* TASK BRIEF:
From top to bottom, retype the data exactly, passing over any picture.

Data records:
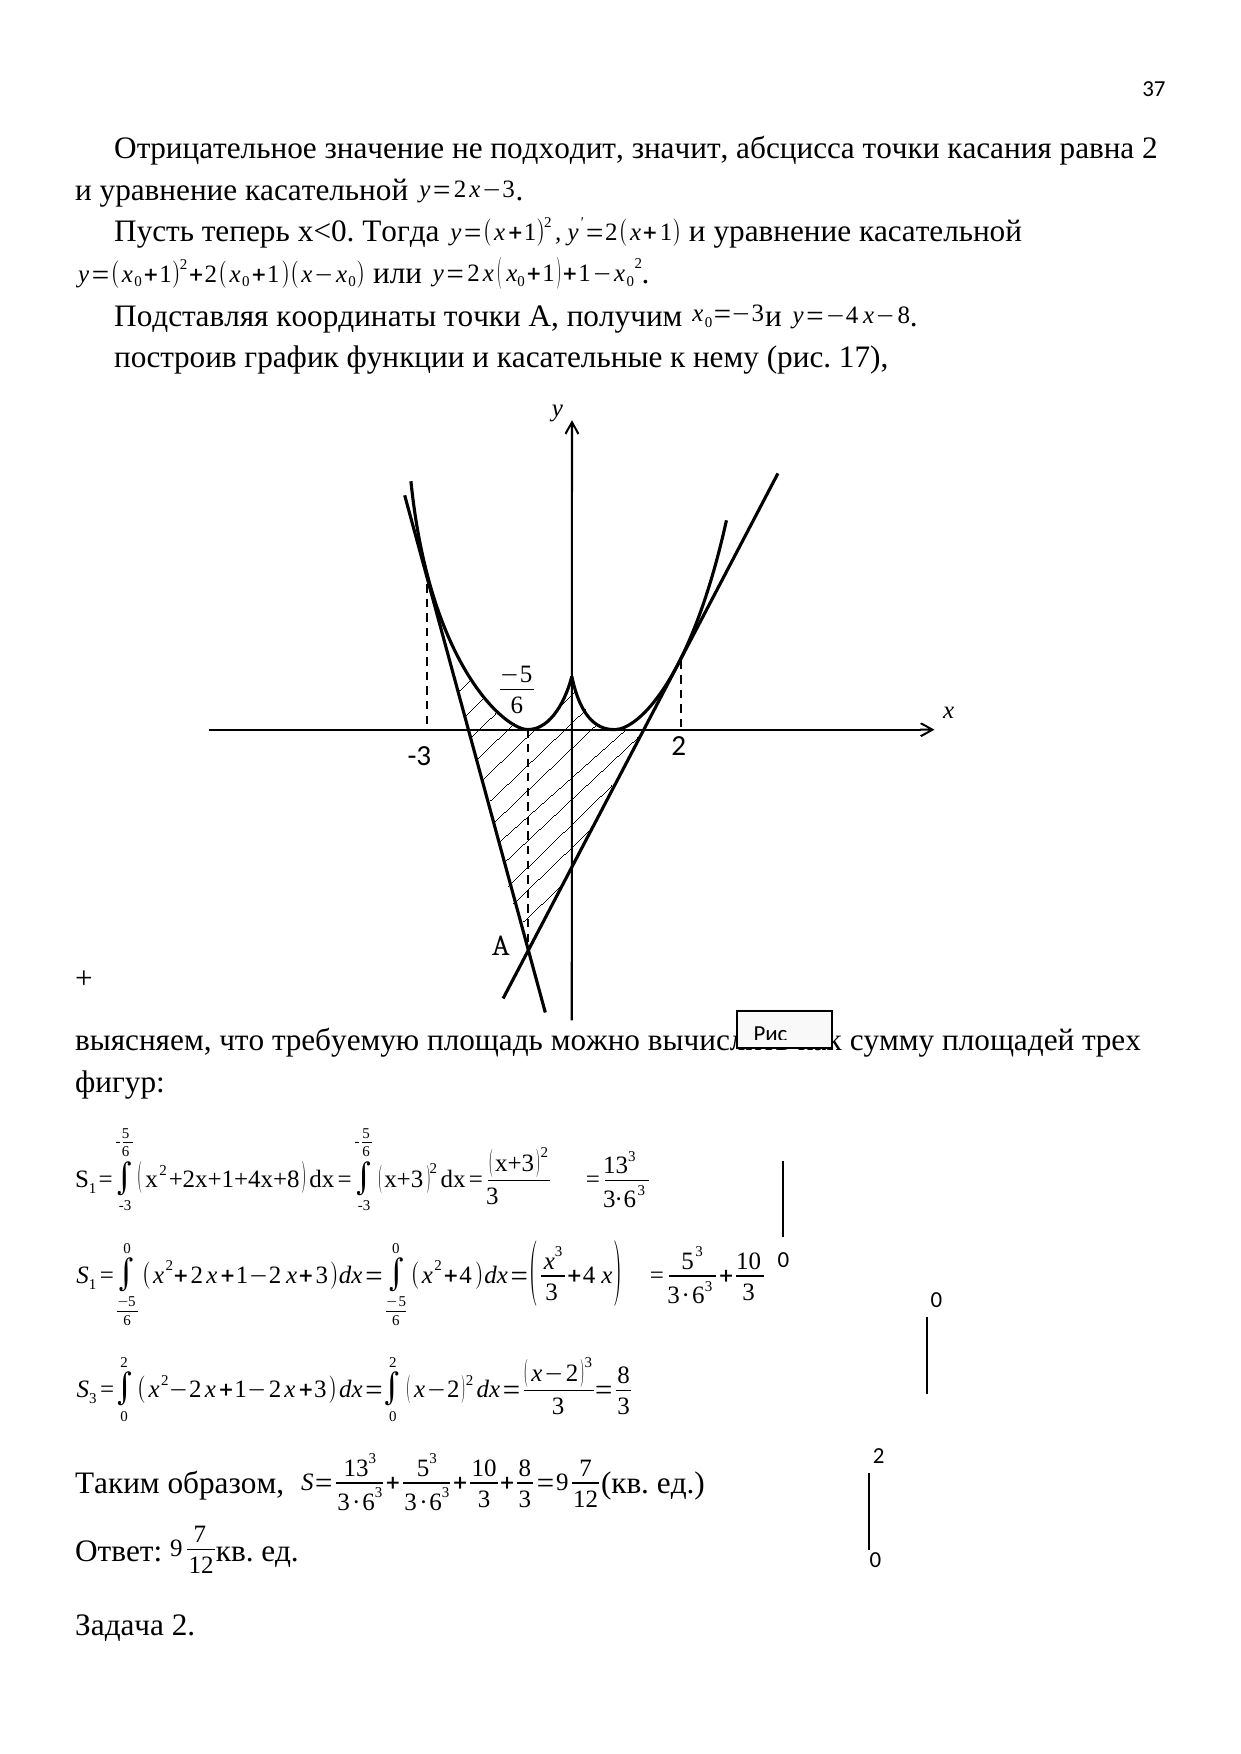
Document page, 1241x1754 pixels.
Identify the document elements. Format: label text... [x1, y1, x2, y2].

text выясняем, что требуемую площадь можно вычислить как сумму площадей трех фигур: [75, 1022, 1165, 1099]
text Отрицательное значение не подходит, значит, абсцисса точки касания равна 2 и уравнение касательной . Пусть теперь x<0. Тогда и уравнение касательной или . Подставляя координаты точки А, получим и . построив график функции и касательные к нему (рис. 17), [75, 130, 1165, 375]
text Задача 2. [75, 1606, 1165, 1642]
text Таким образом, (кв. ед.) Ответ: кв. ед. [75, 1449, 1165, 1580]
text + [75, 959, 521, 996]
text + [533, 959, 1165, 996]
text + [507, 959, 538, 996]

* OUTPUT OF THE EXERCISE:
Document page, 1241x1754 pixels.
Identify the document elements. Format: label text... [x1, y1, x2, y2].

text выясняем, что требуемую площадь можно вычислить как сумму площадей трех фигур: [75, 1022, 1165, 1099]
text Отрицательное значение не подходит, значит, абсцисса точки касания равна 2 и уравнение касательной . Пусть теперь x<0. Тогда и уравнение касательной или . Подставляя координаты точки А, получим и . построив график функции и касательные к нему (рис. 17), [75, 130, 1165, 375]
text Задача 2. [75, 1606, 1165, 1642]
text Таким образом, (кв. ед.) Ответ: кв. ед. [75, 1449, 1165, 1580]
text + [75, 959, 521, 996]
text + [533, 959, 1165, 996]
text + [507, 959, 538, 996]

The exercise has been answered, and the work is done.